For the wineries Cavana Roussos, Estate Argyros, and the Santorini Brewing Company, take the bus to Kamari, tell the conductor where you want to get off and hopefully he will remember. They are all situated a couple of minutes walk away from each other. Also on the same bus route you will pass the Santorini Wine Museum and Artemis Karamolegos Winery, and then you can either carry onto Kamari beach or return to Fira. The bus to Akrotiri also passes a number of wineries overlooking the caldera including Santo winery and Ftelos brewery.

We ate at some lovely restaurants during our stay. Authentic Greek restaurant Mama Lena in Imerovigli was really nice, friendly staff, good food and inexpensive. Close to the Atlantis Hotel in Fira, you will find the wonderful Naoussa Restaurant with fantastic views and food to match. Our absolute favourite restaurant was Nicolas Taverna in the centre of Fira town, situated down one of the narrow streets.

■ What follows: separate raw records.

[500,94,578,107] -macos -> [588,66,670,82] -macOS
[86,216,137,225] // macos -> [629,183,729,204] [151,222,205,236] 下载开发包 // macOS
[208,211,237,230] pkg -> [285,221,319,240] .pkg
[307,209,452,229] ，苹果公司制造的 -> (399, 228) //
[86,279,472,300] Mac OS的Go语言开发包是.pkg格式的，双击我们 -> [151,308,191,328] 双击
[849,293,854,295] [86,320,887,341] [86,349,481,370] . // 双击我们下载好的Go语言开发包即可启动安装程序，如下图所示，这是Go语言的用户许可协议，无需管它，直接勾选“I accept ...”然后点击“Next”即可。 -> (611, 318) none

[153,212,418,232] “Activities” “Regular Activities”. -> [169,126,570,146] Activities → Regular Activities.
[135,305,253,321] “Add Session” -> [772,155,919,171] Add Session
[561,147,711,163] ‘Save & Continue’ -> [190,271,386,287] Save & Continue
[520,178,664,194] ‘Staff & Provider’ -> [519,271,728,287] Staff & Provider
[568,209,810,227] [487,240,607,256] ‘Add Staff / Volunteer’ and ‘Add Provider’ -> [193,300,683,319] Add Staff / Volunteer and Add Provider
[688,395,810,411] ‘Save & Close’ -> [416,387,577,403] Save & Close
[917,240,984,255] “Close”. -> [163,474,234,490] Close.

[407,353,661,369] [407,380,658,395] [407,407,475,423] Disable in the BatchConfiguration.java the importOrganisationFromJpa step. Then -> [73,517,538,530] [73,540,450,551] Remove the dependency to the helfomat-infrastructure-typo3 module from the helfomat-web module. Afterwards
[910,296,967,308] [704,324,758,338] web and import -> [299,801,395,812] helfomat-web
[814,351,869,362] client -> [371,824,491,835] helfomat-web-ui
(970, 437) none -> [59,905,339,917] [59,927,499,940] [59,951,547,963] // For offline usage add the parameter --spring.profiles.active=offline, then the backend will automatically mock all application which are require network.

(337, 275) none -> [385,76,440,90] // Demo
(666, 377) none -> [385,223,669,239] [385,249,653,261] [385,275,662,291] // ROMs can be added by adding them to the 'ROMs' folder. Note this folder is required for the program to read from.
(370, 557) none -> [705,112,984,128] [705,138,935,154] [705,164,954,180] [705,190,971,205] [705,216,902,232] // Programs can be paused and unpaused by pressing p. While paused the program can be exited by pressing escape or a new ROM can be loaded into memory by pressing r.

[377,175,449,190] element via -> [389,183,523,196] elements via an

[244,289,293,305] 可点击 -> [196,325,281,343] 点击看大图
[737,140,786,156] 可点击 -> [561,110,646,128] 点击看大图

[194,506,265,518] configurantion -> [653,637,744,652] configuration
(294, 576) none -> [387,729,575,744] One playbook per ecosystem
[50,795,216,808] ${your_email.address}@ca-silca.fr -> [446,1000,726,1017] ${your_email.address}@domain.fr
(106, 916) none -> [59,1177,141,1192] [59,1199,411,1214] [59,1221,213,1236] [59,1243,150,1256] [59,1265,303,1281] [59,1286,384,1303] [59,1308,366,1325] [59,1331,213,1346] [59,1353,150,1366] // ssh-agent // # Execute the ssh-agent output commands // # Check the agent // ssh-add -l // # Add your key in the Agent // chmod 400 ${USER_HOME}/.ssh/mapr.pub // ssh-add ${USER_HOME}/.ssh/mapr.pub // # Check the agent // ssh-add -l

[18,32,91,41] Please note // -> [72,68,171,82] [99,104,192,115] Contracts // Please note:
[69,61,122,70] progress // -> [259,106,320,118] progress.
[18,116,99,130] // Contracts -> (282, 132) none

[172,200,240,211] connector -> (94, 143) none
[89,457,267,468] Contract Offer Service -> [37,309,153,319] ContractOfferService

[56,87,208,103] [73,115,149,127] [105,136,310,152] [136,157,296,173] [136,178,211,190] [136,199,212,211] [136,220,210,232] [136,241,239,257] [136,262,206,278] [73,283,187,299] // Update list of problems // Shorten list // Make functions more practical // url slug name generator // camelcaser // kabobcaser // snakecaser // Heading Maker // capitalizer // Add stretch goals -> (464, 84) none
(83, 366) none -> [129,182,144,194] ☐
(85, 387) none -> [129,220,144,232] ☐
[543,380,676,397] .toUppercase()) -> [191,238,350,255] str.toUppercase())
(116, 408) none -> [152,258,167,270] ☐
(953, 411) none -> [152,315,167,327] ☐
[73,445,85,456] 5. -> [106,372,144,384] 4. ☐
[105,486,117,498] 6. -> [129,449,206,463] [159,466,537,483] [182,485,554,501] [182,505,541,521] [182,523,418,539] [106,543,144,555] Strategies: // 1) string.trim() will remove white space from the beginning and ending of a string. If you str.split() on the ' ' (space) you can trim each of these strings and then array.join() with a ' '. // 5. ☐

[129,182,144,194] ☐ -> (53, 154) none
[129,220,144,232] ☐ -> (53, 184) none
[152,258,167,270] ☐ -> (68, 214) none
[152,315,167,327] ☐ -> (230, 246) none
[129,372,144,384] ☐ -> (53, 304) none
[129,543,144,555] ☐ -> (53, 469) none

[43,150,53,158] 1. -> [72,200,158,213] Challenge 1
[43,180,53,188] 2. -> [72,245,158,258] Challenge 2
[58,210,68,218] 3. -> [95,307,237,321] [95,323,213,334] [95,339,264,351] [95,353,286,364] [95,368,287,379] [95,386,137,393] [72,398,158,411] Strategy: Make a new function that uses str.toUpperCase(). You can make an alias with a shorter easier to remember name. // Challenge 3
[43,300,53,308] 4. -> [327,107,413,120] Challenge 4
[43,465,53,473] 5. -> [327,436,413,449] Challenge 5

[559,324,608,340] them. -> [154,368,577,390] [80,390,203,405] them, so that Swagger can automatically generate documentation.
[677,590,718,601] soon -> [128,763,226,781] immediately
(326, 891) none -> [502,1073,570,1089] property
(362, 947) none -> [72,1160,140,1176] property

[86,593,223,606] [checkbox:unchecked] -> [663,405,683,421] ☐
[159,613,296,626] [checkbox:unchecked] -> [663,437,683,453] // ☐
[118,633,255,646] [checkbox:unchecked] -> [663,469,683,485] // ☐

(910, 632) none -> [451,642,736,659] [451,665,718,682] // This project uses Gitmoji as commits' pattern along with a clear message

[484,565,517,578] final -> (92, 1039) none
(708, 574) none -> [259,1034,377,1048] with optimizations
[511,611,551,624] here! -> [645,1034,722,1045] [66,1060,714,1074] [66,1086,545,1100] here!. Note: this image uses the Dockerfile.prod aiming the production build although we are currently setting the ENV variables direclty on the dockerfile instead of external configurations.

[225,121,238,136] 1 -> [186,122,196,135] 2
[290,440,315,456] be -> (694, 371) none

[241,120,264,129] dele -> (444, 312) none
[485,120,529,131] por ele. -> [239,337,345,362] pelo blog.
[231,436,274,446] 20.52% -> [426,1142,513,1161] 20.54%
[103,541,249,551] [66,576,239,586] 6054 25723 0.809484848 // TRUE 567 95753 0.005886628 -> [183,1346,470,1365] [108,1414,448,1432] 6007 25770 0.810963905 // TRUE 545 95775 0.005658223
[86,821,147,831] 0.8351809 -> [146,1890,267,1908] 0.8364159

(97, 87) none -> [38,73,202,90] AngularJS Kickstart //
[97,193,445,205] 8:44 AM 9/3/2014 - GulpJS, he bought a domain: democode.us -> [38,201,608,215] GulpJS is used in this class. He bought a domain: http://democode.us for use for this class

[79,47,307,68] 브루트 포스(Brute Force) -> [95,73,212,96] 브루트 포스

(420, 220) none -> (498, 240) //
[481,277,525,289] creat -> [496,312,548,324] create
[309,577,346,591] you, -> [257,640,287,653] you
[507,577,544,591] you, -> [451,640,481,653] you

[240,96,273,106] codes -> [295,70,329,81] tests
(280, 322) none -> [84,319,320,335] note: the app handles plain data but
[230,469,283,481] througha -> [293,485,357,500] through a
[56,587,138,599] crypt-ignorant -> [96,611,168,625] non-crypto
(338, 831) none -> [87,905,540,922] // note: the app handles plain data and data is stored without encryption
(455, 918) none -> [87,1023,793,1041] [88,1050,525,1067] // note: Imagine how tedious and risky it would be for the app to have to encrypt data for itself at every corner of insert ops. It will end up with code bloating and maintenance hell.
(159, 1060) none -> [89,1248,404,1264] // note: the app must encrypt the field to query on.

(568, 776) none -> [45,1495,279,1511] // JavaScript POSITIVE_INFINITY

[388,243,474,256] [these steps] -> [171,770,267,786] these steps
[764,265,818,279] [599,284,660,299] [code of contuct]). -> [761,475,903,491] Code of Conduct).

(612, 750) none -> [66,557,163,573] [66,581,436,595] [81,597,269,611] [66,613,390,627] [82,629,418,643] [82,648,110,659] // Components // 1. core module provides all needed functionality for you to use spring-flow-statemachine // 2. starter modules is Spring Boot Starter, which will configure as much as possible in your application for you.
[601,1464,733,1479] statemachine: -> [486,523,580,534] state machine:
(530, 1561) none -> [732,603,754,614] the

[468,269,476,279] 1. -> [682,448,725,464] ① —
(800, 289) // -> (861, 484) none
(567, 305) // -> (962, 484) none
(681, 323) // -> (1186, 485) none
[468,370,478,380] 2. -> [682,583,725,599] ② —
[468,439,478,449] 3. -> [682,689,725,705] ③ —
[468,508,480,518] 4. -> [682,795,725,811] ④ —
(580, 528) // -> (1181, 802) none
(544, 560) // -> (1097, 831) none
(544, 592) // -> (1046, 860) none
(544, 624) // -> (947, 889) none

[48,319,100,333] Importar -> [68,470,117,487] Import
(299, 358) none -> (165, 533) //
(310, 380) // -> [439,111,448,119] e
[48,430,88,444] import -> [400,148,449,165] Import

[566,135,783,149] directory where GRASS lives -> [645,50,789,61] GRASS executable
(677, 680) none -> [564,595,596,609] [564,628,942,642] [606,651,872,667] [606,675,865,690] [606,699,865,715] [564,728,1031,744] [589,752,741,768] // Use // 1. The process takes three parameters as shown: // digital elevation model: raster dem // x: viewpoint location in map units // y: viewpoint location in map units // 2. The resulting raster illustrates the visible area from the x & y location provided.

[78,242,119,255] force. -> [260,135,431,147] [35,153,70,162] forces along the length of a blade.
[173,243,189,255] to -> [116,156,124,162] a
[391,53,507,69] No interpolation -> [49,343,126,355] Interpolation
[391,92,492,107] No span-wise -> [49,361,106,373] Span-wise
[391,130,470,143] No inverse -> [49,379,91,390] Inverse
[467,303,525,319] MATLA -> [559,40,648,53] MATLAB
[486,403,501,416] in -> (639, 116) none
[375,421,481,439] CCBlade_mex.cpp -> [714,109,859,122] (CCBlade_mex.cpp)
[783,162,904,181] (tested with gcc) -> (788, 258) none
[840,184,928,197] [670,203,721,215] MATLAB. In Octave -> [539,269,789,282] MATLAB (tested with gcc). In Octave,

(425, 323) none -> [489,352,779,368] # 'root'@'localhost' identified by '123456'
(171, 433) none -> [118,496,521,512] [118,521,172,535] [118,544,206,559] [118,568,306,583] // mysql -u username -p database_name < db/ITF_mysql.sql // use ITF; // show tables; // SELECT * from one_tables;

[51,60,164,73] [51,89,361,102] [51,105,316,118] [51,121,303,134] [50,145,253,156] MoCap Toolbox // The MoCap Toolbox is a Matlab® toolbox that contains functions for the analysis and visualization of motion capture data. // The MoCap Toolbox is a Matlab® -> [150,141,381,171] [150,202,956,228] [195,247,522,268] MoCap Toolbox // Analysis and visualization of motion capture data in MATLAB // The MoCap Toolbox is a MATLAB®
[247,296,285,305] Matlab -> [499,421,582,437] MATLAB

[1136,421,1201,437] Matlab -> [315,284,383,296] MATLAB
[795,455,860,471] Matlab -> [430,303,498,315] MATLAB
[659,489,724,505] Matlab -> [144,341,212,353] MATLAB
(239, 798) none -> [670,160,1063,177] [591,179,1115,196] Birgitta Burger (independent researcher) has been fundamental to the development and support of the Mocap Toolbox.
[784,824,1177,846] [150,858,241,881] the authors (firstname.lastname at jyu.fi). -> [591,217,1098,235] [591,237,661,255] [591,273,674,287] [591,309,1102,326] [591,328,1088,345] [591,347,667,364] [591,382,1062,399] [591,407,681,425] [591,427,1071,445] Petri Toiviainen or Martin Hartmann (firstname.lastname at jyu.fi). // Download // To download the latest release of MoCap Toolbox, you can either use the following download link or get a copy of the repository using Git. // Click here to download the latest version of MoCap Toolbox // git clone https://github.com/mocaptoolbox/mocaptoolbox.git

Authentic Greek cuisine, great wine, generous portions and great value for money.

As I have said before, the best way to get around the island is by bus. The central bus station in Fira is the best place to start your journey from as all routes start from there. There is a kiosk at the station where you can try to get information about which bus to take, most likely there will be dozens of people trying to do the same. Best thing to do is locate the timetable that will be stuck on the wall of the kiosk, take a photo, work out where you are going, and then listen out for the calls from the conductors to the various locations. They will tell you which queue to wait in, then when you start to board the bus you will pay, usually €2 in cash, for your ticket to the conductor standing at the door to the bus. It can be confusing at times and you may miss the bus the first time you try, but don’t give up, you’ll soon get the hang of it, and another bus will be leaving in 20 minutes or so!

Arriving at Santorini airport is slightly less stressful, there is a bus but good luck with that. Better to take a taxi or arrange a pickup from your hotel or accommodation, the taxi will be more expensive at around €40-50, though we negotiated down to €30 which is what your hotel should charge.

Our next stop was to Milos island. We caught the bus from Fira to the port, all very easy and straightforward, though make sure you give yourself plenty of time just in case the bus fills up and you have to find another way to get there, ie taxi.

We booked all our ferry tickets with Ferryhopper.com, it is much more straightforward than booking through the often confusing ferry companies websites themselves, and costs exactly the same.